How do I make the batter for the cauliflower florets?

  • To make the batter, mix corn flour, all-purpose flour, rice flour, ginger and garlic paste, black pepper powder, and salt with water until well combined. The batter should be of a thick consistency that coats the florets evenly.

Can I make this recipe without deep frying the cauliflower?

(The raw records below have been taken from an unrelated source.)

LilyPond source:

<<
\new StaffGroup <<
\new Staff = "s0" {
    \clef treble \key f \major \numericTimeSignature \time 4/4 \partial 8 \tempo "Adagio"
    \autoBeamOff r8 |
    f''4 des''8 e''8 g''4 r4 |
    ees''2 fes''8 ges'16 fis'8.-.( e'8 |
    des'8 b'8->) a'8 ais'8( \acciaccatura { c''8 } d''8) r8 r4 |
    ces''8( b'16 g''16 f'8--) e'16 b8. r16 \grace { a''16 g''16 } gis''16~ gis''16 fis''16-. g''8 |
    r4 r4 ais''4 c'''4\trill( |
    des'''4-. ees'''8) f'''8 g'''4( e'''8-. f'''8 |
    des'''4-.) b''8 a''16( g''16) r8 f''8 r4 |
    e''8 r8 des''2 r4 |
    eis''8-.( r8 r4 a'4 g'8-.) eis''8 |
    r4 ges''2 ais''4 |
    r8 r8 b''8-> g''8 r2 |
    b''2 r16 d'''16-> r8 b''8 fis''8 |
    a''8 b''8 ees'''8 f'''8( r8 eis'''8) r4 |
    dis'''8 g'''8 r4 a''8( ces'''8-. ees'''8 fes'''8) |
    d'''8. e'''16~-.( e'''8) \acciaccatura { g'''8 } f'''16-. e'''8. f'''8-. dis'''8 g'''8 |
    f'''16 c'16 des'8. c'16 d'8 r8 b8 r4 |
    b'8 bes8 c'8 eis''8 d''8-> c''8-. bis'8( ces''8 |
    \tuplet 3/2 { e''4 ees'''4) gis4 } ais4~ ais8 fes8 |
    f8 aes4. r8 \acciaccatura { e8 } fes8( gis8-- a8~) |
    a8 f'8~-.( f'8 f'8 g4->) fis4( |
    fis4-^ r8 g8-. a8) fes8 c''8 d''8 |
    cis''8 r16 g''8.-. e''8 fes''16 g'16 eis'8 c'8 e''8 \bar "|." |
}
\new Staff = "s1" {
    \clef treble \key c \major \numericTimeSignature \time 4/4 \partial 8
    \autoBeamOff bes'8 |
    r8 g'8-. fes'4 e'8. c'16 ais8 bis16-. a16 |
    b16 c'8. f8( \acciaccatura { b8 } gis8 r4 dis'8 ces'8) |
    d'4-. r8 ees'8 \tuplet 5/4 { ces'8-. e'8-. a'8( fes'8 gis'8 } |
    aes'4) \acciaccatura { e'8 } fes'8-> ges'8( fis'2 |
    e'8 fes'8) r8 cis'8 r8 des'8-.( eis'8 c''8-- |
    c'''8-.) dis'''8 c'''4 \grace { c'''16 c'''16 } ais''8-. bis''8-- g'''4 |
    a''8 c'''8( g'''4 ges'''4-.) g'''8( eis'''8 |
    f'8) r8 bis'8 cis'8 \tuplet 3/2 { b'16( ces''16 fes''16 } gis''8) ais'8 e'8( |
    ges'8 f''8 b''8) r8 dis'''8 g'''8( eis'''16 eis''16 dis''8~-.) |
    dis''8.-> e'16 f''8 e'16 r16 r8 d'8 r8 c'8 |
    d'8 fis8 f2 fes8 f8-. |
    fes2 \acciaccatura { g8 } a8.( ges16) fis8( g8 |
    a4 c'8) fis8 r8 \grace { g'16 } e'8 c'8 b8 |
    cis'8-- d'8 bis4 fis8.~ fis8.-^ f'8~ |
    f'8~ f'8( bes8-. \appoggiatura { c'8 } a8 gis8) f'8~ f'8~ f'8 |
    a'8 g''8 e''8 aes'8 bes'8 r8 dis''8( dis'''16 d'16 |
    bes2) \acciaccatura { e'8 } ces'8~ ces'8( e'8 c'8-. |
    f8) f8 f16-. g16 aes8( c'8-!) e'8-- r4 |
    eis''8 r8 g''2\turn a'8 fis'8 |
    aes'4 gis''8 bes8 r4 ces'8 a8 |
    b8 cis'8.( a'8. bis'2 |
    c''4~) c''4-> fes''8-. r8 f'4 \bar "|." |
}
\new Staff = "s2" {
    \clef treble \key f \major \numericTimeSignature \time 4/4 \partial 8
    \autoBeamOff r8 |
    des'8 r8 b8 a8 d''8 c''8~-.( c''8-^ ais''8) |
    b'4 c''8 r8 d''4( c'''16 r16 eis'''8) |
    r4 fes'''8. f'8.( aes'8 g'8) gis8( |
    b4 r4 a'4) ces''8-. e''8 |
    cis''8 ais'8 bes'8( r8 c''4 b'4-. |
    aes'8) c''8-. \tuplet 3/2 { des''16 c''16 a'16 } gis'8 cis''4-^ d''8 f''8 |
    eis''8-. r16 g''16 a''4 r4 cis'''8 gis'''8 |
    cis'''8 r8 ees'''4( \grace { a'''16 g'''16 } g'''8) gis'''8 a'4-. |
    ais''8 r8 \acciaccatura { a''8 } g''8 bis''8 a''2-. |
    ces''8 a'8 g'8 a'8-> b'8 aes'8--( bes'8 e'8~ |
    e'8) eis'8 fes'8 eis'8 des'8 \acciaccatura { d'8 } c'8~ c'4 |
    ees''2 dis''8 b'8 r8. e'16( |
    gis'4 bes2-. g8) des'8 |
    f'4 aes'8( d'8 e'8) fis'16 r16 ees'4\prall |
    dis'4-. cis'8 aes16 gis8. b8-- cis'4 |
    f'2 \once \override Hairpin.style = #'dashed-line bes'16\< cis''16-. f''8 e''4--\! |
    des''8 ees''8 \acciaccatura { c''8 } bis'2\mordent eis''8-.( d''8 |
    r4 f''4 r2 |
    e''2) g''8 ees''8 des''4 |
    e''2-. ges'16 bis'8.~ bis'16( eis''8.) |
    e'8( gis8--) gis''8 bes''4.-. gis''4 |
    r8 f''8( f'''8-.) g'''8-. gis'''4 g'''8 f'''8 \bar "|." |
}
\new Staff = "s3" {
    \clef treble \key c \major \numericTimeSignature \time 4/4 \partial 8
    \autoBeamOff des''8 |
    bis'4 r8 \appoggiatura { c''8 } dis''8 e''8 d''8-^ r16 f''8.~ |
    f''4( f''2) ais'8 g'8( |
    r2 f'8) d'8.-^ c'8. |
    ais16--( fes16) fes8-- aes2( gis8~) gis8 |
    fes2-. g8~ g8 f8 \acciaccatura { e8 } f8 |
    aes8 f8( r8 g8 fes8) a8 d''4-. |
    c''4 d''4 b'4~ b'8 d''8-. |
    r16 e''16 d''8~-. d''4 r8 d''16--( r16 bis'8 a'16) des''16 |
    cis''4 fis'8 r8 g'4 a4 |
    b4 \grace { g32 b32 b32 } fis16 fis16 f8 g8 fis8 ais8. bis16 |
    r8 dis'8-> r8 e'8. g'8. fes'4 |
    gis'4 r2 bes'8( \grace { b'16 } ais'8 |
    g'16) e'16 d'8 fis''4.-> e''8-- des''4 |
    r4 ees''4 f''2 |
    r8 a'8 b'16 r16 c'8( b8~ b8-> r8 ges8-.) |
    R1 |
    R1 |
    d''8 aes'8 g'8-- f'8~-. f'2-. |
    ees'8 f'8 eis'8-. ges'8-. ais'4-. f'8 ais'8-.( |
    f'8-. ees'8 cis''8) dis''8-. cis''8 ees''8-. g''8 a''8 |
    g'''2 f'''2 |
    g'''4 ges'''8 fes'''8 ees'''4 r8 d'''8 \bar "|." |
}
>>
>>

  • If you prefer a healthier version, you can try baking the battered cauliflower in the oven until they turn golden brown and then proceed with the sautéing and sauce preparation as directed.

What can I serve with gobi manchurian dry?

  • Gobi manchurian dry can be served as an appetizer or as a side dish with fried rice or noodles. It is also delicious when served with a dipping sauce like sweet chili sauce or spicy mayo.

Recipe Card

Gobi Manchurian Dry

Gobi Manchurian Dry 2017-03-05 09:09:58

Serves 2                       Print        

Prep Time   00:10        

Cook Time   00:30        

Total Time   00:40                      


  • 150g cauliflower, broken into  medium sized florets
  • 2 cups water
  • 1 tsp salt          

For Batter

  • 3 tbsp corn flour
  • 1&1/2 tbsp all purpose flour
  • 1/2 tbsp rice flour
  • 1 tsp ginger and garlic paste
  • 1/4 tsp black pepper powder
  • 1/2 tsp salt or to taste
  • 1/3 cup water
  • oil to deep fry          

For sauce

  • 1 tbsp finely chopped garlic
  • 100 grams finely chopped onion
  • 2 tbsp finely chopped spring onion
  • 1/2 cup diced red and green capsicums
  • 1/2 diced onion
  • 1 tsp white vinegar
  • 4 tbsp tomato ketchup
  • 1 tsp chili and garlic sauce
  • 1 tbsp light soy sauce
  • pinch of salt
  • 2 tbsp oil
  • 2 tbsp finely chopped spring onion          


  • Boil cauliflower florets in salted wate rover medium heat for 3 to 4 mins.
  • Then drain the water and pat dry florets with a kitchen towel.          

For the batter

  • Meanwhile, in a bowl, mix all the ingredients given under 'for batter' and mix until well combined.
  • Make sure that batter is not too thick or not too thin.
  • Then add all florets in the batter and mix well. For perfect Manchurian, the batter should coat florets evenly.          

How to fry

  • Meanwhile, heat the oil in a frying pan over medium heat, drop florets in batches (6 to 8) in oil and fry until they turn golden brown.
  • Drain and then transfer the fried florets over kitchen tissues to observe excess oil.
  • Deep fry remaining florets also and keep it aside.          

How to prepare Manchurian

  • Heat 2 tbsp of oil in a wide pan, add chopped garlic, fry until they become golden brown.
  • Add finely chopped onions and spring onions, stir-fry for 1 minute or until transparent.
  • Then add diced capsicums and onions and saute until half cooked but still they are crunchy.
  • Pour soy sauce, vinegar, chili and garlic sauce, tomato ketchup and salt, give a quick stir.
  • Then add fried florets and saute well over high heat for a minute or until the sauce well coated with florets.
  • Finally, garnish it with spring onion and serve gobi manchurian with tomato ketchup.